In October 2014, Human Rights Initiative was in a frenzy. The thousands of unaccompanied minors who had crossed the border earlier that summer were now being pushed through the immigration court system and we were stepping up to help them. Our attorneys were attending 2-3 hearings a week, often on the same day and sometimes with little more than one day’s notice. We were holding legal clinics once a week to try and match children with attorneys willing to help. And of course, we continued with the hundreds of cases we already had before the “surge” began. During this same time, our star Women & Children’s Program attorney, Melissa, was getting ready to take her maternity leave. To say that we were worried would be an understatement – being “one person down” during our busiest time was a scary thought.
In late October, we heard from our good friend, Michelle Reed, at Akin Gump that their firm would be placing an attorney in our office for three months. Sarah Crow, a long-time HRI pro bono, was the chosen attorney and she would begin her “secondment” in November. Collectively, our office breathed a sigh of relief. We knew Sarah would be a great asset to our team, especially during a period of chaos.
Sarah fit in seamlessly. Not only in her work as an attorney, but also as a funny and kind co-worker. As an agency, we feel incredibly honored to have had the opportunity to work so closely with Sarah. And to top it all off, she even wrote a blog post of us, discussing her experience.
As a lawyer in private practice, it’s easy to get lost in my routine and to forget how much power lies in my law license. I sincerely enjoy my practice as a financial restructuring lawyer at Akin Gump. I like the adrenaline that a new case brings, working on a large team of sophisticated professionals across the globe, and studying complex legal and factual issues. But sometimes I forget that I have the power to help a person who needs it. Not that I can save the world. But today there was one sweet, sassy, little girl who had suffered mind-blowing trauma and fled her home country of Honduras to find a little bit of peace in the United States, and I had the knowledge and power to help her and to stop her from being returned to an unspeakable horror.

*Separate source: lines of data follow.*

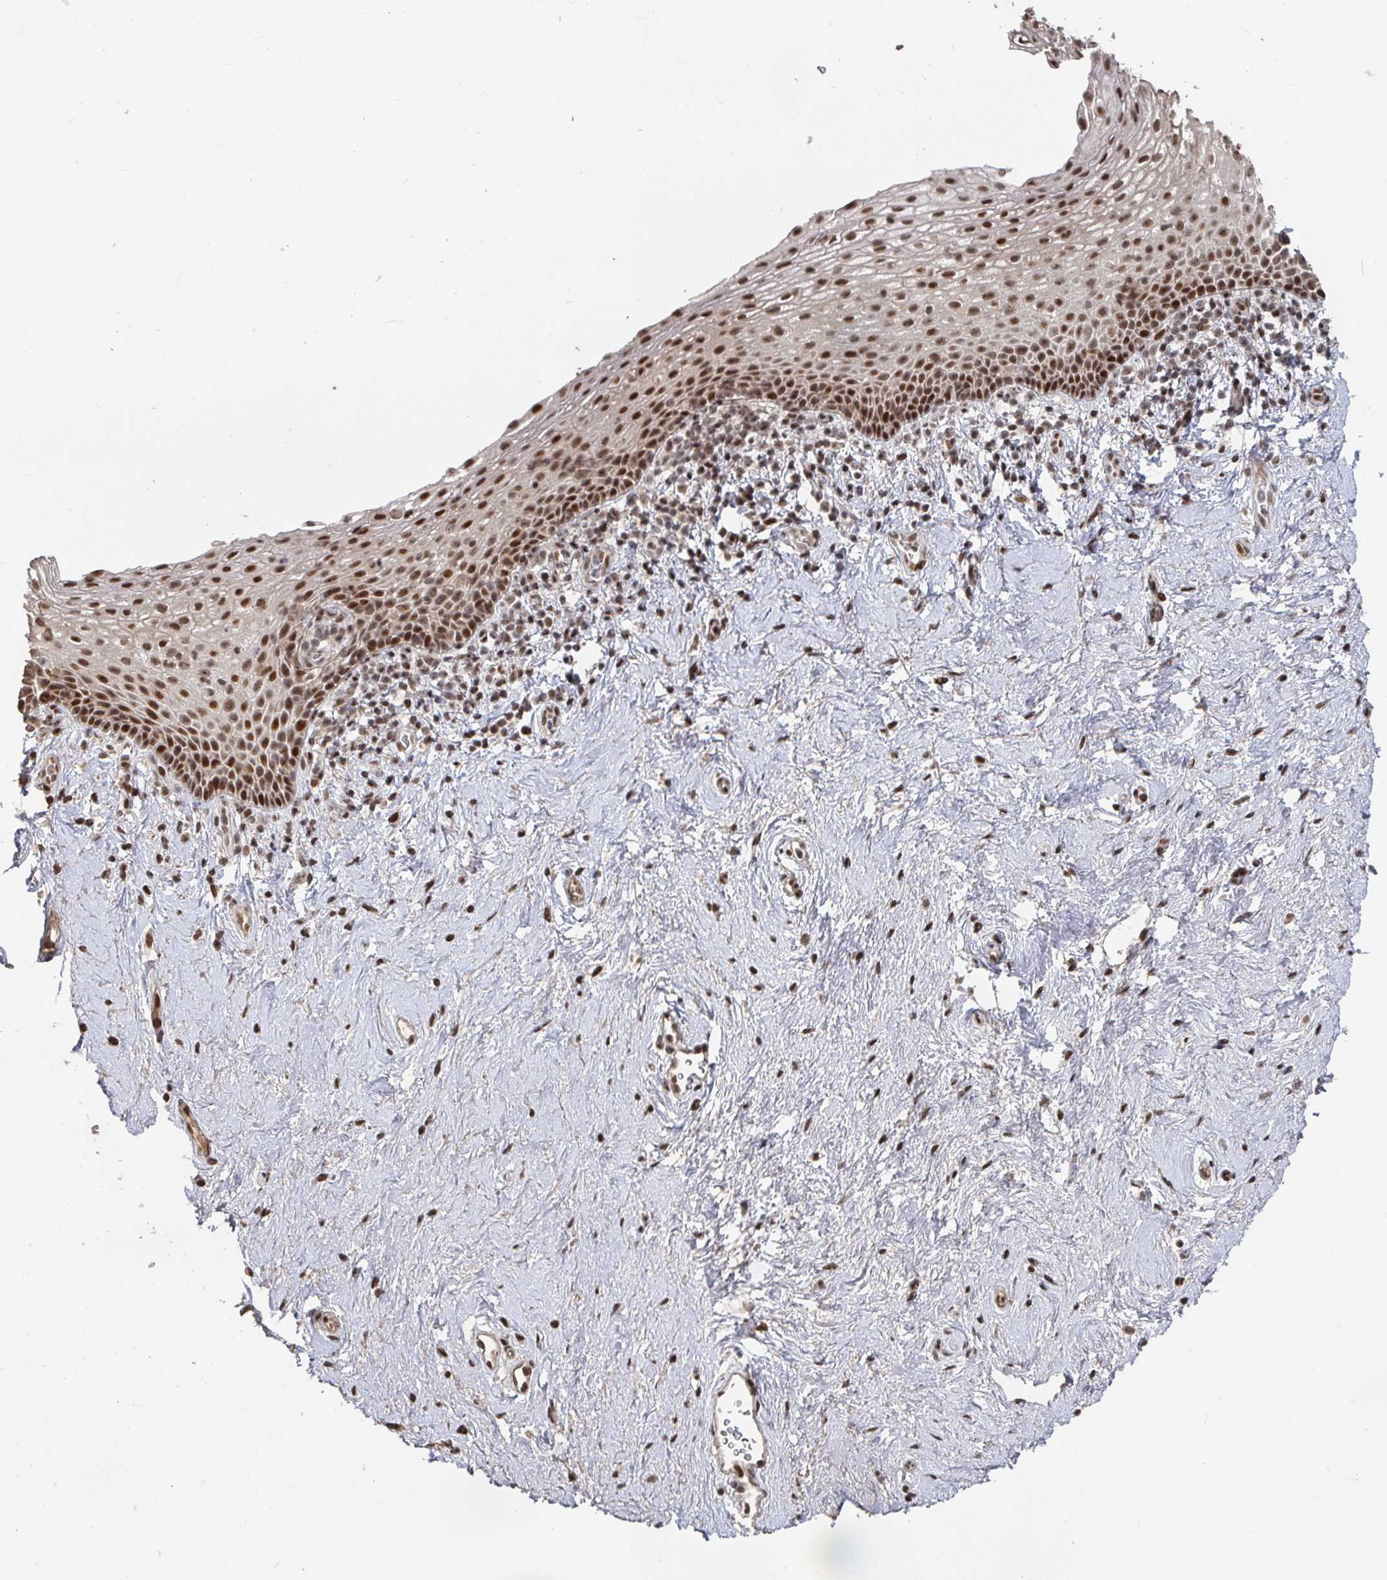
{"staining": {"intensity": "strong", "quantity": "25%-75%", "location": "nuclear"}, "tissue": "vagina", "cell_type": "Squamous epithelial cells", "image_type": "normal", "snomed": [{"axis": "morphology", "description": "Normal tissue, NOS"}, {"axis": "topography", "description": "Vagina"}], "caption": "Benign vagina exhibits strong nuclear staining in approximately 25%-75% of squamous epithelial cells (DAB IHC with brightfield microscopy, high magnification)..", "gene": "ZDHHC12", "patient": {"sex": "female", "age": 61}}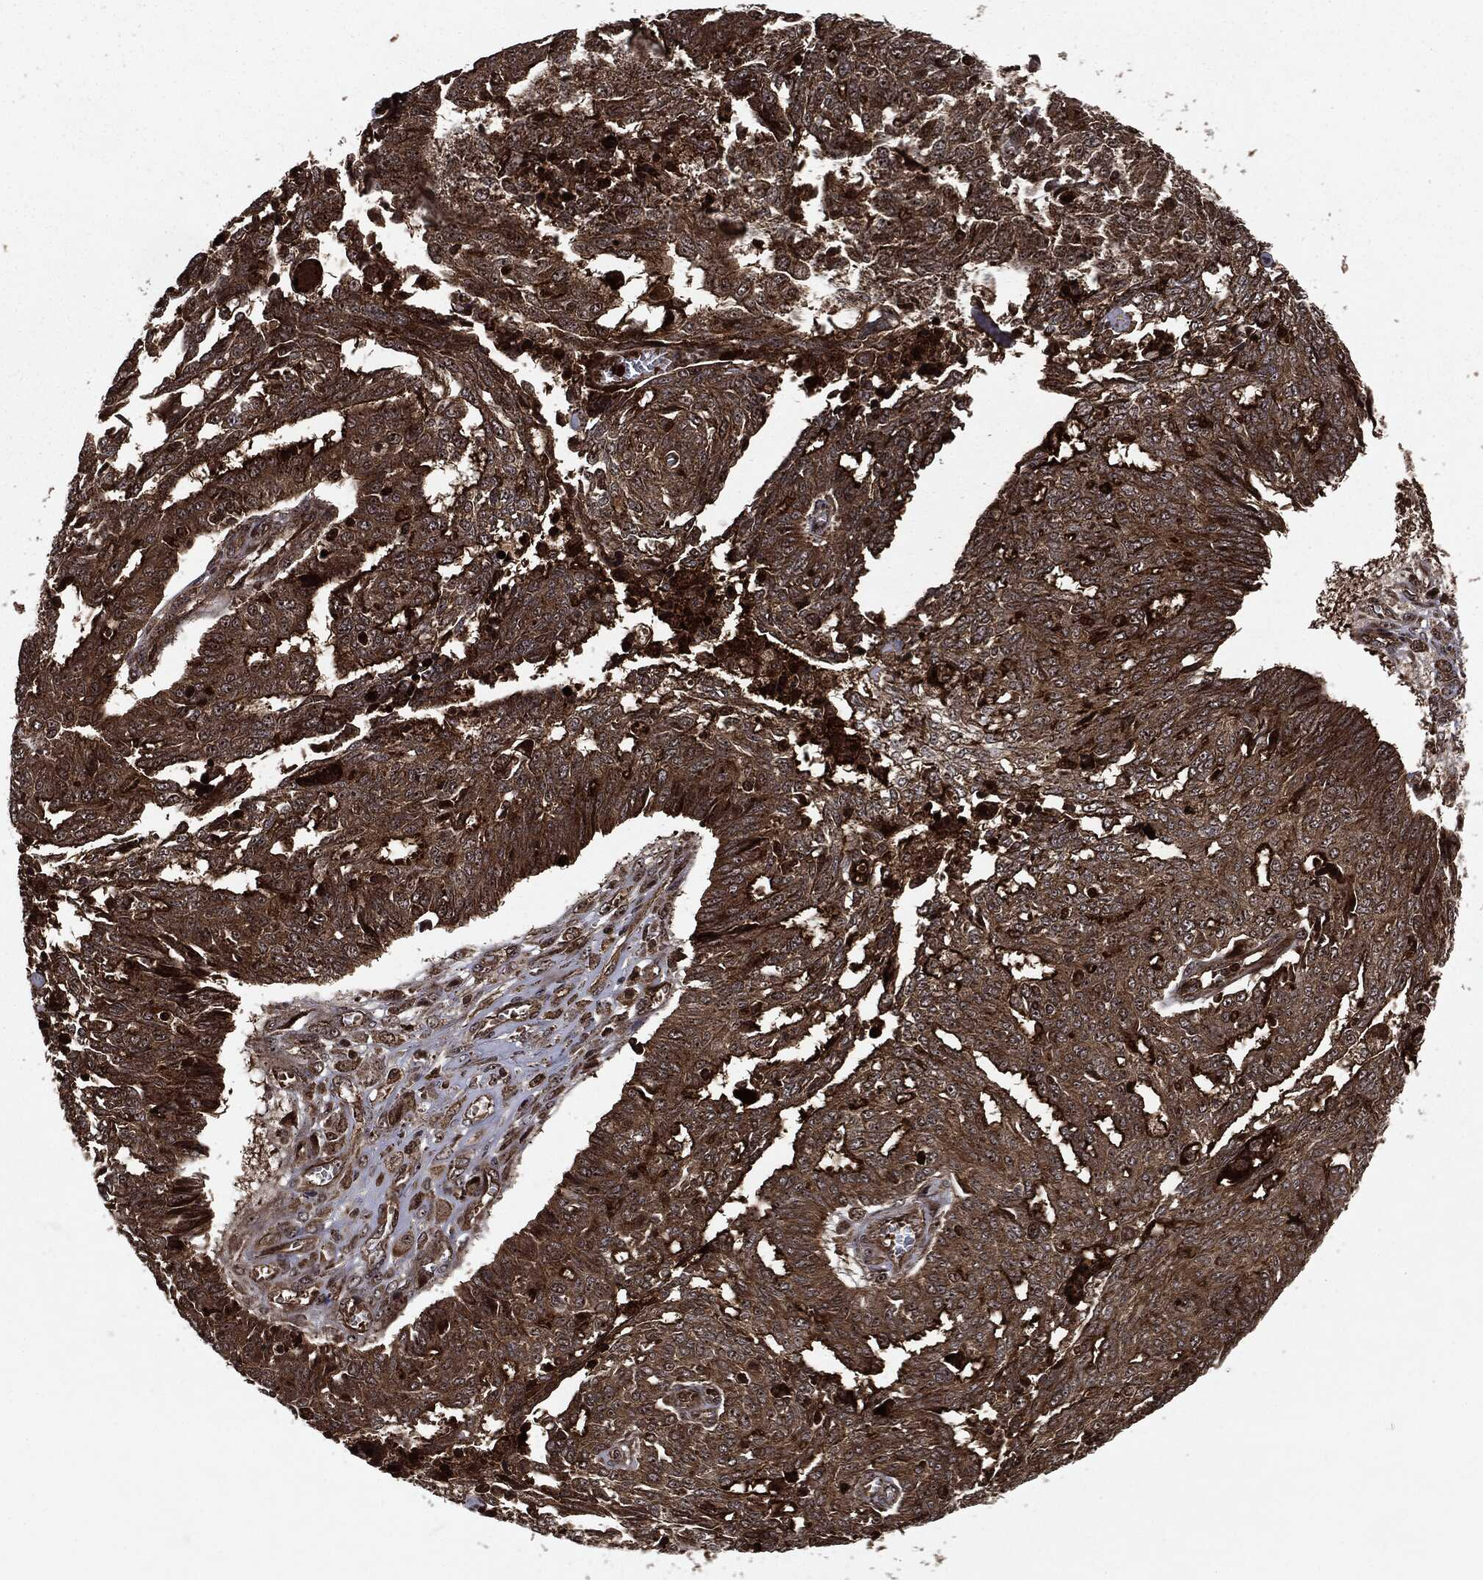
{"staining": {"intensity": "strong", "quantity": ">75%", "location": "cytoplasmic/membranous"}, "tissue": "ovarian cancer", "cell_type": "Tumor cells", "image_type": "cancer", "snomed": [{"axis": "morphology", "description": "Cystadenocarcinoma, serous, NOS"}, {"axis": "topography", "description": "Ovary"}], "caption": "Ovarian serous cystadenocarcinoma stained with immunohistochemistry displays strong cytoplasmic/membranous staining in about >75% of tumor cells.", "gene": "CARD6", "patient": {"sex": "female", "age": 67}}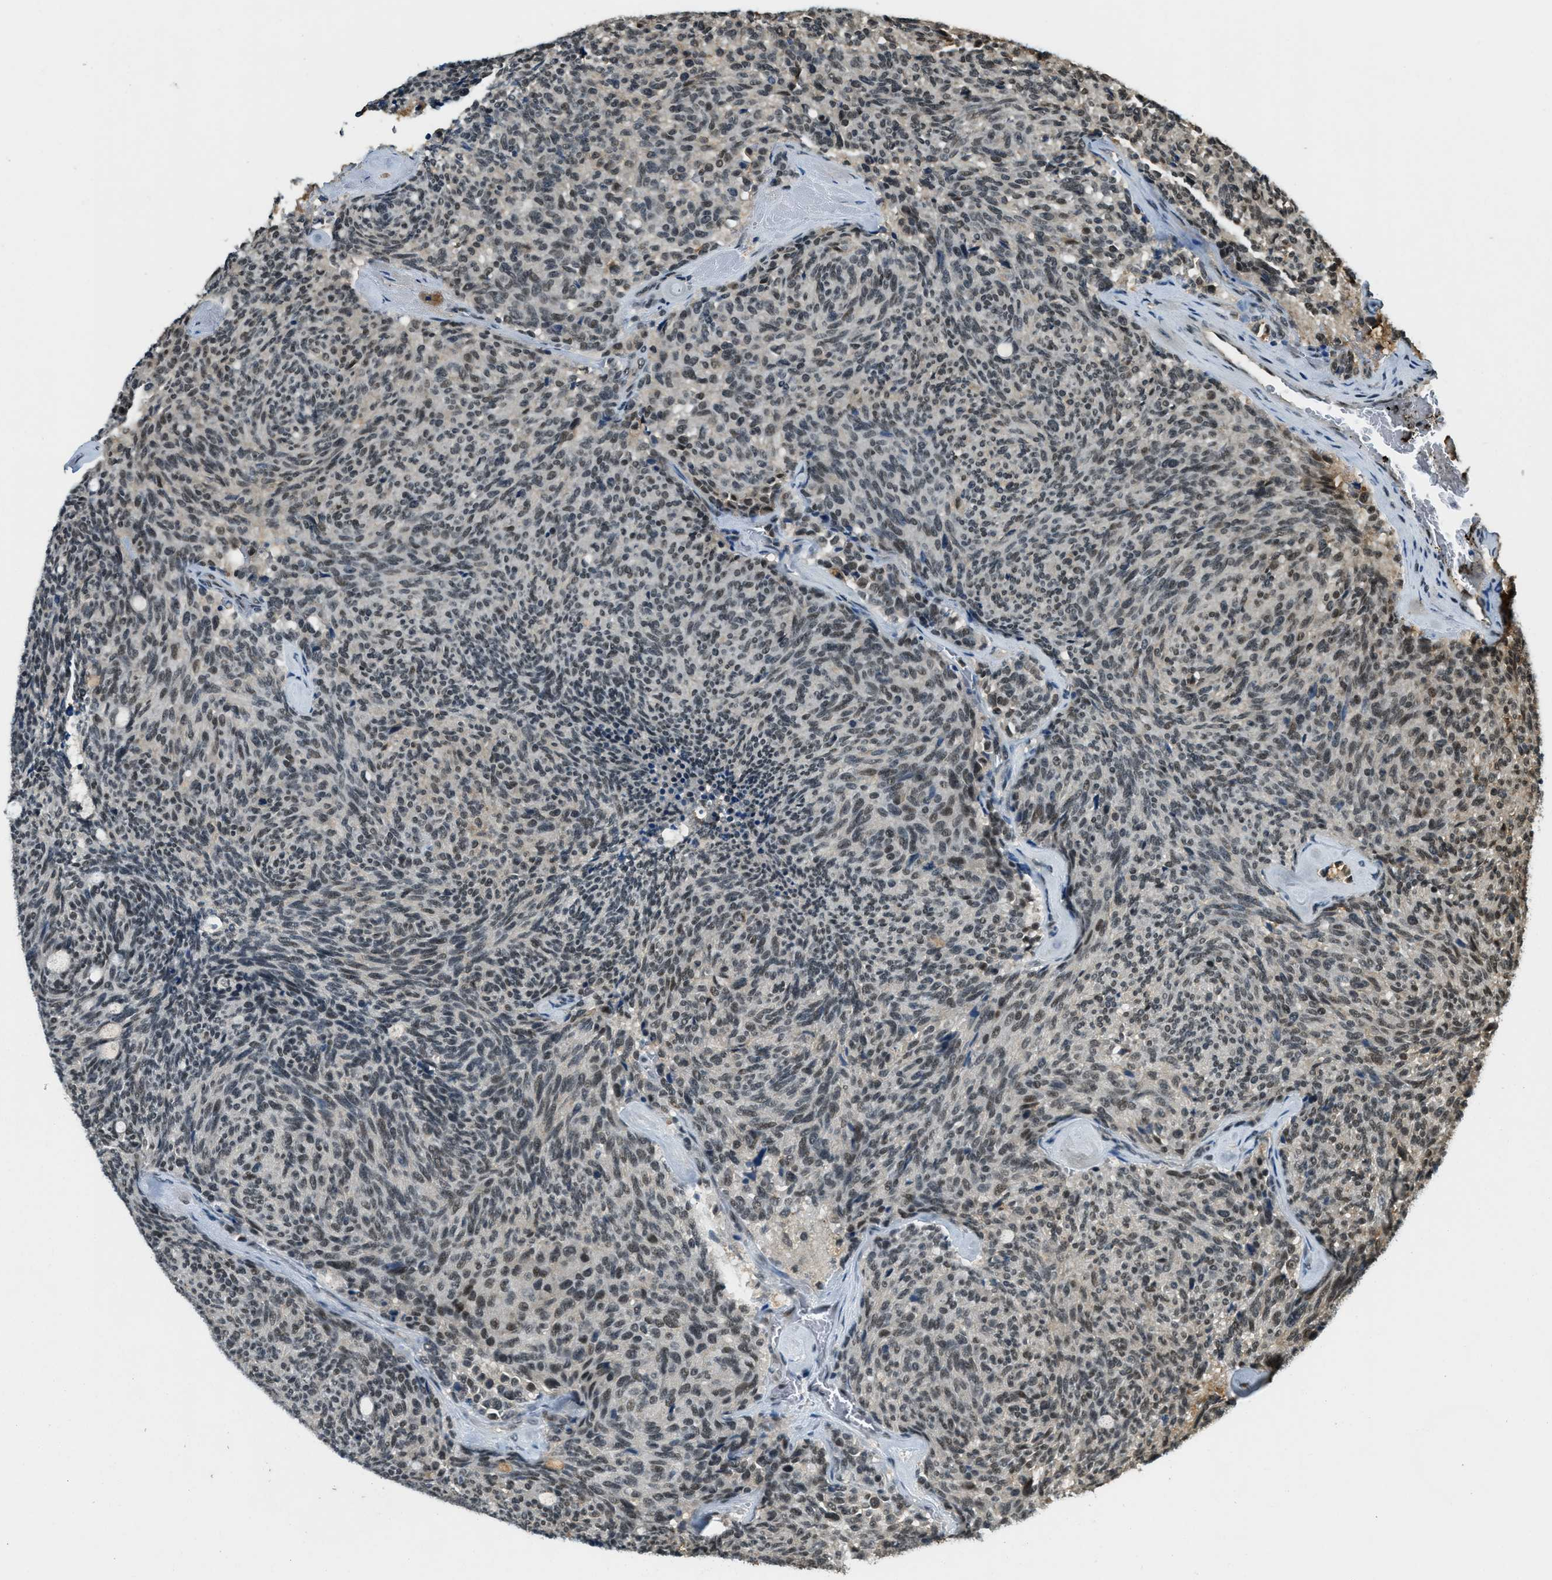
{"staining": {"intensity": "weak", "quantity": "25%-75%", "location": "nuclear"}, "tissue": "carcinoid", "cell_type": "Tumor cells", "image_type": "cancer", "snomed": [{"axis": "morphology", "description": "Carcinoid, malignant, NOS"}, {"axis": "topography", "description": "Pancreas"}], "caption": "Protein expression analysis of human carcinoid reveals weak nuclear expression in about 25%-75% of tumor cells.", "gene": "ZNF148", "patient": {"sex": "female", "age": 54}}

That’s why I love HRI’s mission: to promote international human rights through local service to refugees and immigrants who have suffered human rights abuses. I don’t have all the answers—I don’t know how to #bringbackourgirls or how to address the “border surge.” But when one of those innocent children ends up in my hometown of Dallas, Texas, and—by the grace of God—finds their way to HRI, I can help by volunteering to take her case.
HRI excels at its mission by providing volunteer attorneys with all the necessary resources to succeed. At the outset, the HRI legal team carefully analyzes each client’s case and formulates a custom strategic plan. When an attorney volunteers to take a case, they are provided with that plan, plus a complete packet of case-specific information and step-by-step instructions. The HRI legal team then guides the attorney through the whole process, start to finish. No specific experience, immigration or otherwise, is needed. Just the desire to help someone and the motivation to see it through.
Working with HRI and its top-notch team of professionals has been one of the most rewarding and memorable experiences of my career. It feels good to have changed a client’s life for the better, but this experience has also changed me. I’ve never been more personally committed to helping those around me, one client at a time.